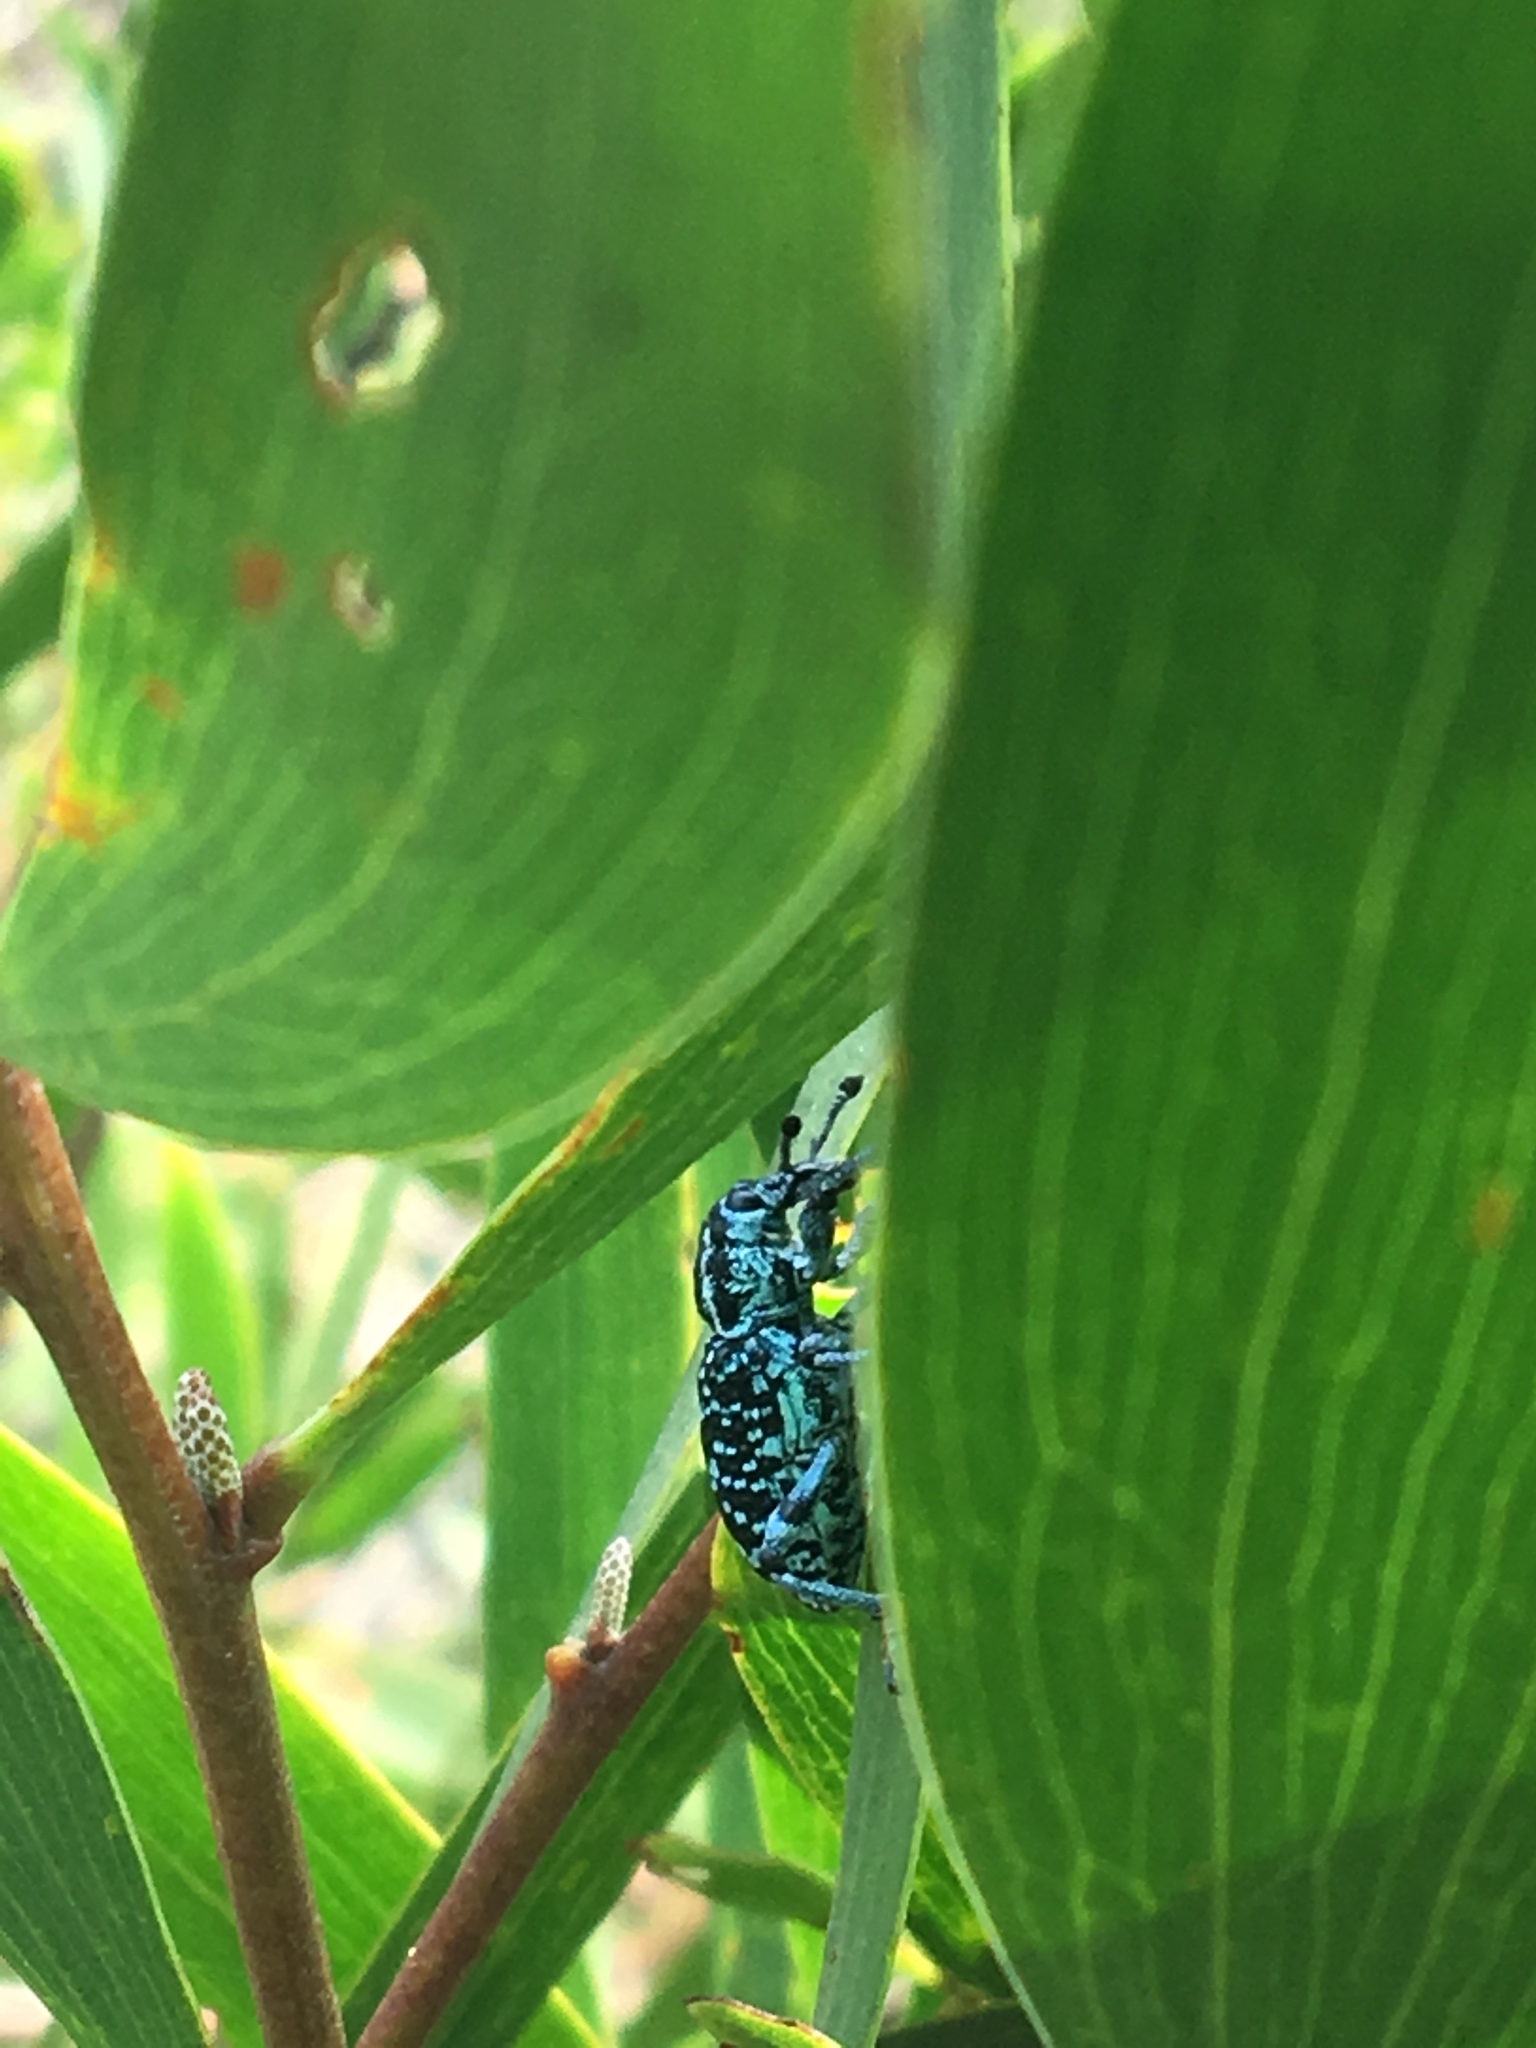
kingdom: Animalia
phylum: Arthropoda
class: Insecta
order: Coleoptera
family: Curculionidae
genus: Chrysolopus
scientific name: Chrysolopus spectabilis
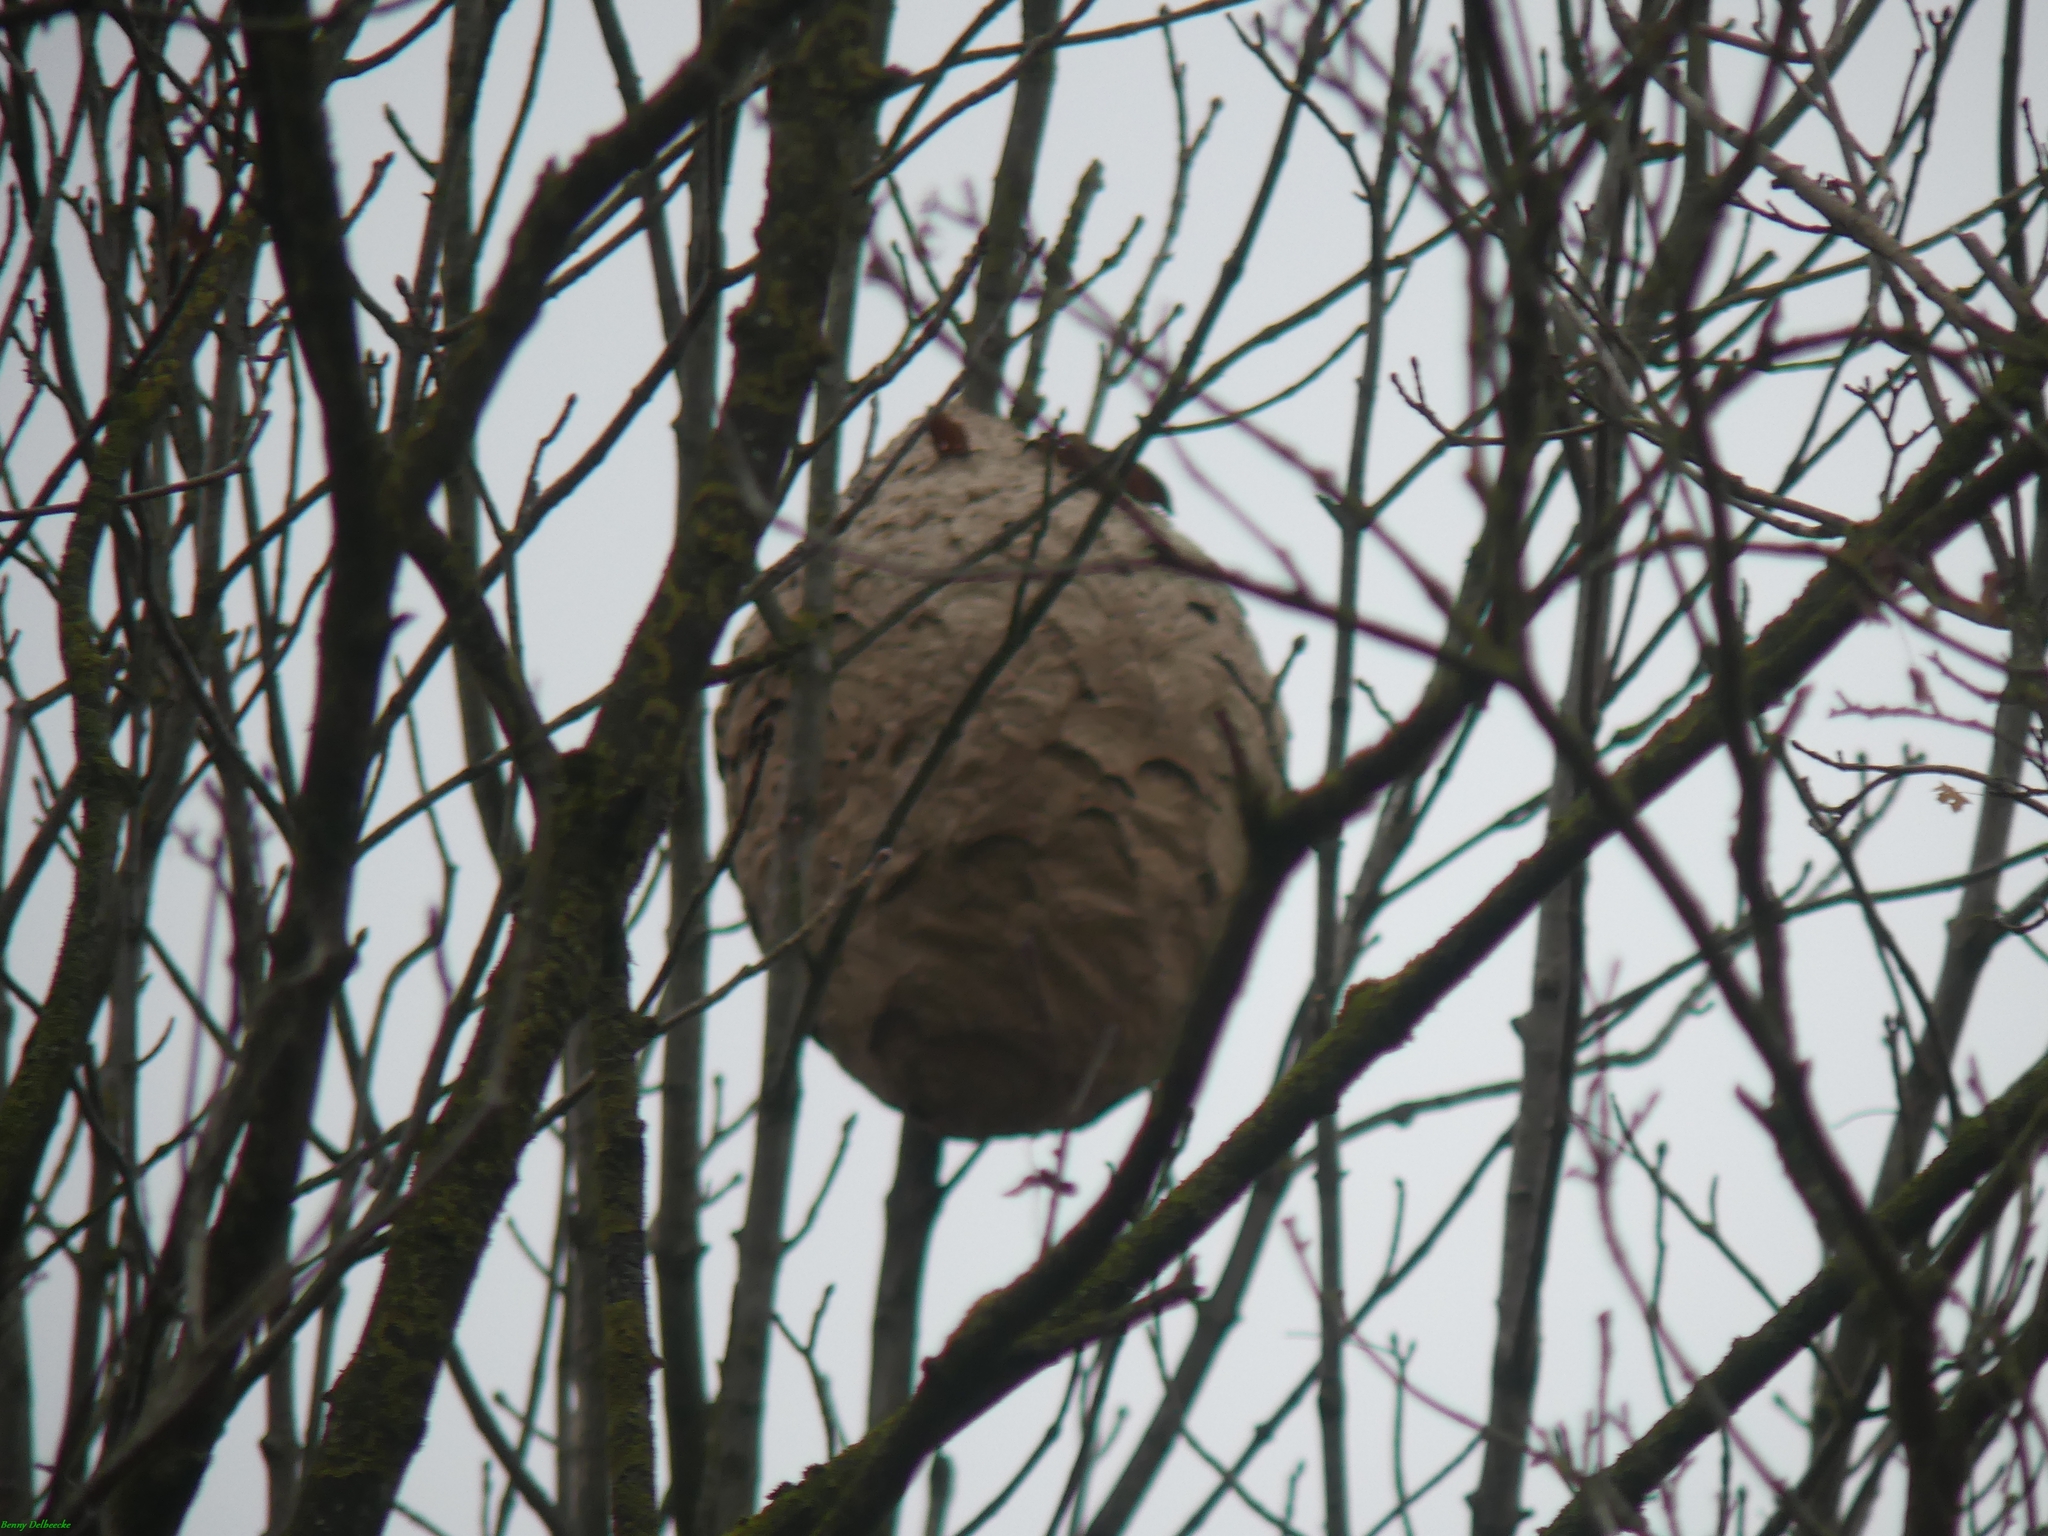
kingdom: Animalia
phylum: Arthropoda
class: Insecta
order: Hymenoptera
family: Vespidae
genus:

▶ _WHAT YOU WILL DO_
Give every line of the listing above as a Markdown table with two columns, No. and Line, numbering the rows and skipping any blank lines. Leave the pictures out.

▶ _RIGHT ANSWER_
| No. | Line |
|---|---|
| 1 | kingdom: Animalia |
| 2 | phylum: Arthropoda |
| 3 | class: Insecta |
| 4 | order: Coleoptera |
| 5 | family: Curculionidae |
| 6 | genus: Chrysolopus |
| 7 | scientific name: Chrysolopus spectabilis |
| 8 | kingdom: Animalia |
| 9 | phylum: Arthropoda |
| 10 | class: Insecta |
| 11 | order: Hymenoptera |
| 12 | family: Vespidae |
| 13 | genus: |